EXCERPT TO READ:

Part 2 of 2 (Part 1 here [2])

Author’s Note:

This is the conclusion of a lecture delivered at the London Forum on Saturday, May 27th. Read part one here [2].  

Heidegger’s magnum opus is Being and Time, which was published in 1927. Being and Time is an implicitly political work, rife with the language of the Conservative Revolutionary movement, including its valorization of the Front experience of the First World War as a model for a new ethic of hardness, seriousness, and solidarity, as well as its condemnation of the hedonism, selfishness, and shallow social conformism of Weimar.

But the politics of Being and Time goes much deeper, for it attacks the very root of cosmopolitan-individualist-technological man, namely the idea of objective knowledge emancipated from the realm of collective opinion.

[3]

You can buy Greg Johnson’s Graduate School with Heidegger here [4]

This is not the occasion to delve into technical philosophical arguments. But Heidegger’s conclusion is that all cognitive activities—even those of philosophy and science—are made possible by language and other social practices that are learned ultimately by participation in a community that is particular, not universal—changing, not eternal—provincial, not cosmopolitan. In other words, at the root of every cognitive act is ethnic identity. In Heidegger’s words, “I believe that there is no essential work of the spirit that does not have its root in originary autochthony.”[1] [5] Thus, contrary to Plato and other Greek philosophers, deracination is not the path to wisdom but the path to the folly of nihilism, which is playing itself out today on the global stage.

One expression of the cosmopolitan ambition of classical philosophy is to leave human languages behind and find a universal, objective form of communication. Heidegger’s thought is so fundamentally opposed to cosmopolitanism that he declared that the two truly philosophical languages were ancient Greek and German. Heidegger believed that thought is a gift of language and culture. One needs a certain cultural and linguistic heritage to spy the fundamental truths necessary to launch a new philosophical age. The Greek language and culture gave us the beginning of Western philosophy. German language and culture gave us a new beginning, and, starting in 1930, Heidegger believed that National Socialism might carry out the new beginning of thought on the cultural and political plane, bringing an end to the modern world.

If even philosophy is a product of language and culture, does that mean that Greek philosophy is only true for Greeks, and German philosophy is only true for Germans? No, Heidegger is not that kind of relativist. Seeing new truths requires a certain viewpoint, but once discovered such truths are true for everyone. Only the Greeks could have launched the first inception of Western thought, but it spread to all of Europe and then encompassed the globe. Likewise, even though only the Germans could have created the new inception, it is true for all of us and has the potential to transform all life on earth.

AVAILABLE DATA:
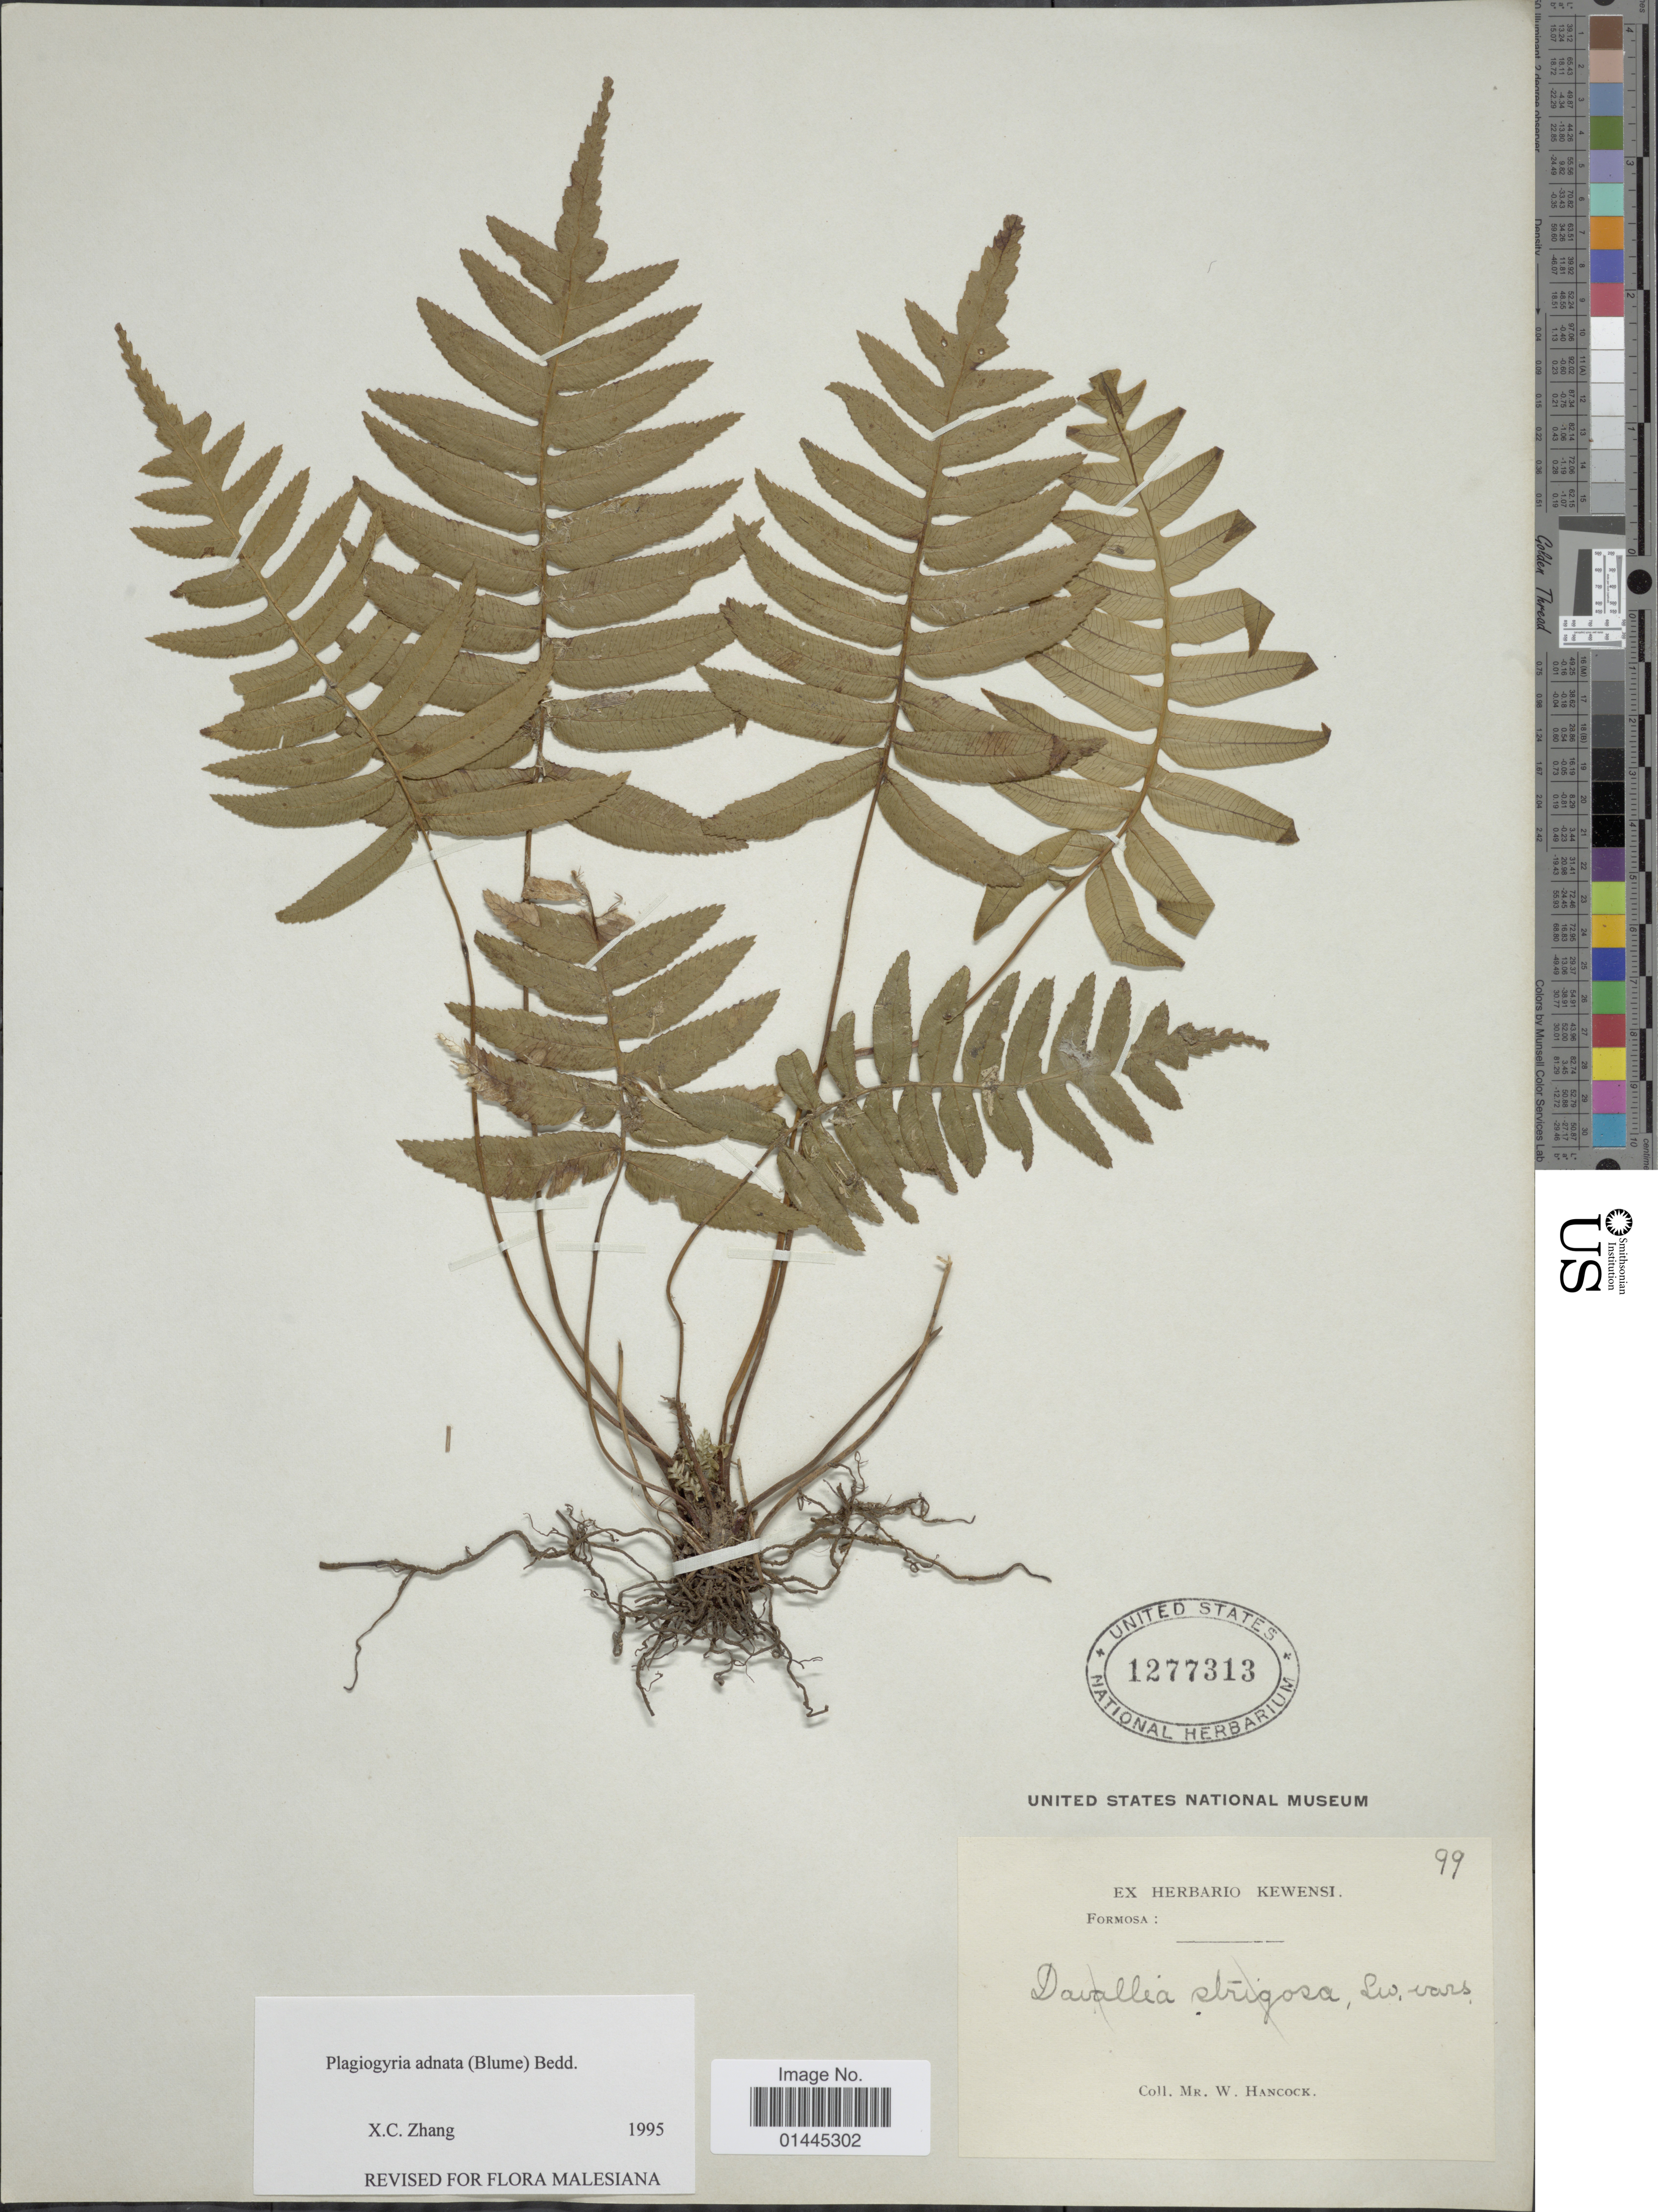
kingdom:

PROBLEMS TO SOLVE:
#1 For the lecture excerpt on Heidegger, say whether each statement agrees with it, and quote the deciding words: (a) Being and Time was published in 1927. (b) Heidegger held that Greek philosophy is true only for Greeks. (c) Heidegger named Latin and German as the two truly philosophical languages.
#2 Pull out the stretch of the lecture excerpt on Heidegger from "Part 2 of 2" through "conformism of Weimar.", word for word.
Nothing in the listing is needed here.

CORRECT ANSWERS:
#1
(a) Yes: "Being and Time, which was published in 1927"
(b) No: "No, Heidegger is not that kind of relativist."
(c) No: "the two truly philosophical languages were ancient Greek and German"

#2
Part 2 of 2 (Part 1 here [2])

Author’s Note:

This is the conclusion of a lecture delivered at the London Forum on Saturday, May 27th. Read part one here [2].  

Heidegger’s magnum opus is Being and Time, which was published in 1927. Being and Time is an implicitly political work, rife with the language of the Conservative Revolutionary movement, including its valorization of the Front experience of the First World War as a model for a new ethic of hardness, seriousness, and solidarity, as well as its condemnation of the hedonism, selfishness, and shallow social conformism of Weimar.